Five years since the 7/7 terrorist attacks in London, which killed 52 people, critics on the right still cite Britain’s failure to ‘clamp down’ on radical Islamist preachers as the main reason for British-born Muslims turning themselves into bombs. Critics on the left point to the anger aroused by British military interventions in Iraq and Afghanistan and Whitehall’s soft approach to Israel’s repression of Palestinians.
There is a missing link in all this commentary, Mark Curtis writes in his book’s introduction, before setting out its main thesis. ‘British governments, both Labour and Conservative, in pursuing the so-called “national interest abroad”, have colluded for decades with radical Islamic forces, including terrorist organisations,’ he writes. ‘They have connived with them, worked alongside them and sometimes trained and financed them in order to promote specific foreign policy objectives.’
It is a powerful charge, and Curtis has done a service in raising it, just as his two earlier books on British foreign policy (Web of Deceit and Unpeople) were valuable in raising other questions that most analysts avoid.

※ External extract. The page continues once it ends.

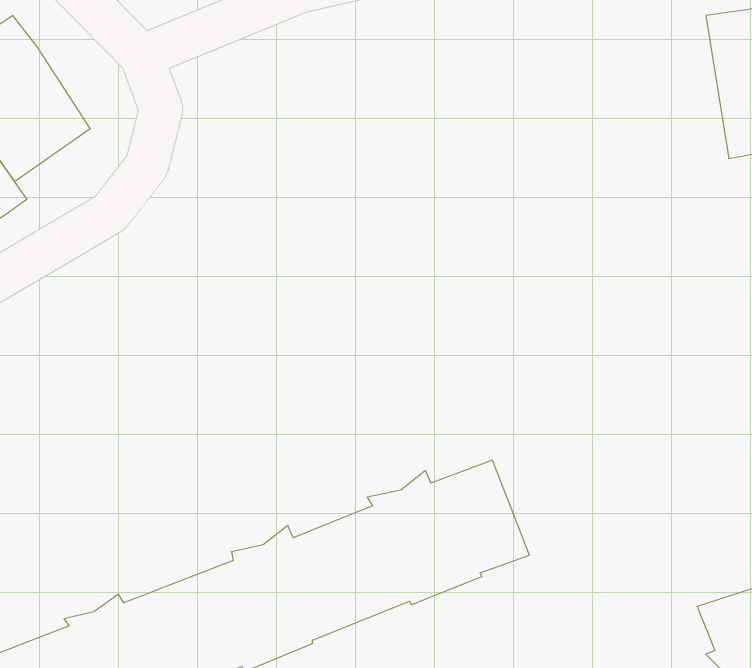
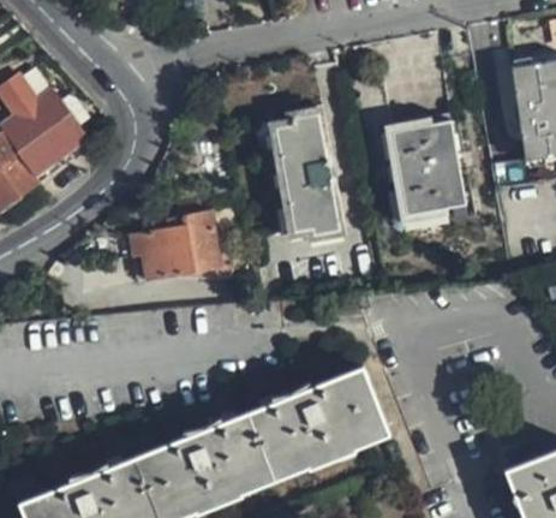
building: none -> [255,113,336,234]
building: none -> [390,124,464,216]
building: none -> [131,212,222,281]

At a time when right-wing historians like Niall Ferguson are trying to rehabilitate the British empire, books that expose its crimes and injustices are a vital antidote. As for current UK foreign policy, the British left too often ignores it on the grounds that the real target should be the US.

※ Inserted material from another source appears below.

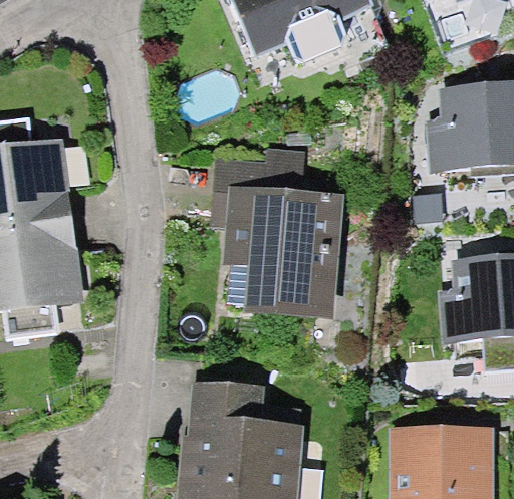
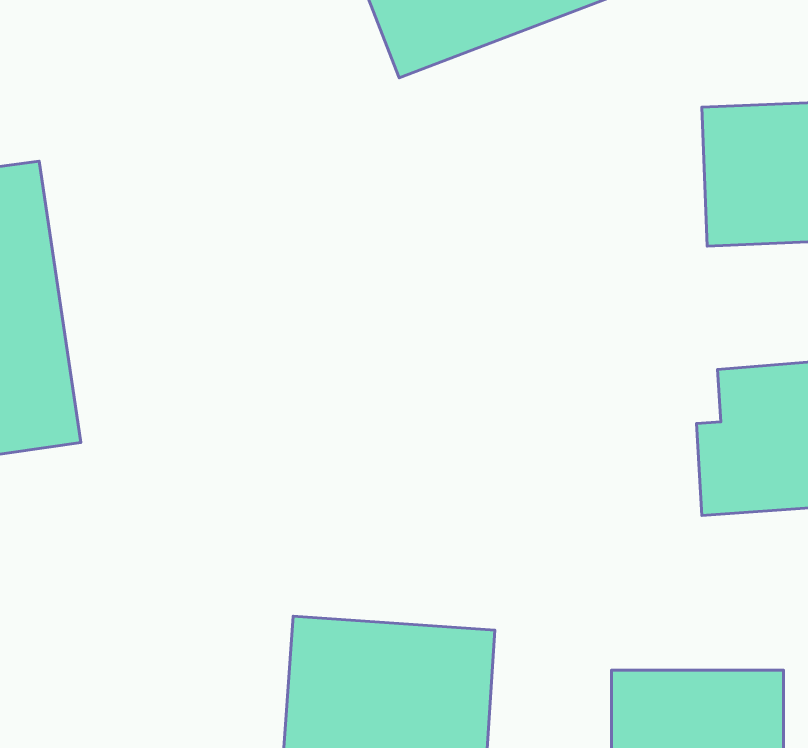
building: [244,201,362,324] -> none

US support for Osama Bin Laden during the 1980s jihad against the Soviet occupation of Afghanistan is the best-known example of ‘blow-back’, but Curtis complains that Britain’s part in fostering Islamist terrorism has been left out of the account. This collusion, he asserts, has had more impact on the rise of the terrorist threat to the UK than either British tolerance of radical preachers or its recent occupations of Muslim countries.
While Curtis is right to scrutinise UK policy with more scepticism than is usual in the mainstream media, the way he marshals his evidence is often flawed. Random press clippings are cited as fact even when the quoted reporter has no strong proof or no strong reputation for accuracy. Partisan sources are sometimes used unquestioningly.

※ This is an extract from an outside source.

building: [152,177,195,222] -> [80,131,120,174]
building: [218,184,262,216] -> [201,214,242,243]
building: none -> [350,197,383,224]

A case in point is the assertion that around 2,500 Afghan fighters took part on the Azeri side against the Armenians in the war over Nagorno-Karabakh in 1993. Curtis bases this on ‘Russian intelligence’, a notoriously unreliable source. He further claims that this large contingent took high casualties, though one might have thought reporters or others on the ground would have run into at least a few wounded prisoners or dead fighters and thereby found evidence to uphold such an unlikely claim.
On Kosovo he relies heavily on two writers who are passionate supporters of the Serbian side in order to assert that the Bosnian government ‘and its Islamist sponsors’ had been actively preparing to assault the Serbs, this time in Kosovo, as soon as the Bosnian war was over. Curtis is loose in describing the Kosovo Liberation Army (KLA) as having the goal of a Greater Albania. That was the position of some, but not all its leaders.
At times he describes the KLA with apparent sympathy as a mixture of nationalist intellectuals, influential local families and radical young people, but then condemns its assassination of Serbian civilians and Albanian collaborators. Virtually every resistance or national liberation movement has done similar things, even if its basic cause was just, which is partly why Britain and the US called the KLA a ‘terrorist organisation’ even as they supported its objective of throwing off Serbian rule.
The moral complexities that arise from expediency and short-term pragmatism are well-explained in Curtis’s account of the debates in the Foreign Office over whether to have contact with the Muslim Brotherhood in Egypt as the main opposition to Mubarak. They are not laid out so clearly when it comes to Britain’s role in Basra after the 2003 invasion. He accuses the British of ‘handing’ southern Iraq to the militias. Others might argue this was good, since the parties that run the militias won the 2005 elections. Was Britain to ignore their popularity, instead of doing what it eventually did in conducting a phased withdrawal to barracks, then to Basra airport, and finally out of Iraq altogether?
The fact that Britain has for decades fostered good relations with Saudi Arabia and Pakistan’s intelligence service (ISI), two of the major funders of Islamist extremism, including terrorism, in Afghanistan, central Asia and the Middle East, is no secret. Yet it stretches the point to suggest that Britain shares the blame for what these regimes do because it ‘acquiesces’ in it by not breaking contact.
We are right to be angry at the hypocrisy and deception that underlie many of the policies conducted in our name, and it is important that they be exposed so we can judge their wisdom clearly. But to expect any state to conduct an ethical foreign policy is a false hope.